For $q$-binomials, Pascal's rule states
$$ \left[\begin{array}{c} n \\ k \end{array}\right] = \left[\begin{array}{c} n-1 \\ k-1 \end{array}\right]+q^k\left[\begin{array}{c} n-1 \\ k \end{array}\right] \tag{4} $$
which can be used recursively to obtain
$$ \left[\begin{array}{c} n+1 \\ k+1 \end{array}\right]= \left[\begin{array}{c} n \\ k \end{array}\right] + q^{k+1} \left[\begin{array}{c} n-1 \\ k \end{array}\right]+q^{2(k+1)} \left[\begin{array}{c} n-2 \\ k \end{array}\right]+\cdots \tag{5} $$
By hand, I drew out a hockey stick in $q$-Pascal's triangle, and used Pascal's rule to move one line up in the triangle.
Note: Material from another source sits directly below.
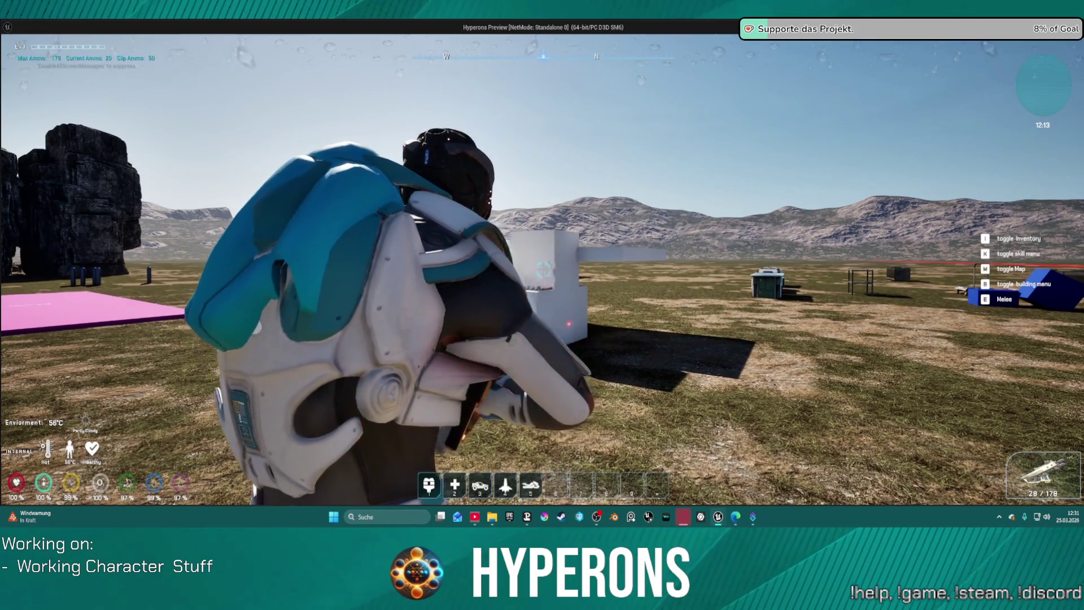
click(543, 269)
click(543, 269)
click(543, 269)
click(543, 269)
click(543, 269)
Guessing the pattern, I conjecture a generalized $q$-hockey stick identity:
$$ \left[\begin{array}{c} n+1 \\ r+s+1 \end{array}\right] = \sum_{a+b=n} q^{(b-1)(r+1)}\left[\begin{array}{c} a \\ r \end{array}\right] \left[\begin{array}{c} b \\ s \end{array}\right] \tag{6} $$
Presumably one could write the generating function proof for $(2)$ (multiply both sides by $x^n$ and sum over $n$) and then translate that into one for $(6)$, which would be interesting to see in an answer. But my major interest is:
Question. Does $(6)$ have an enumerative interpretation with objects associated to $\mathbb{F}_q^n$?
(Compare with this enumerative interpretation of the $q$-analog of the Chu-Vandermonde convolution identity.)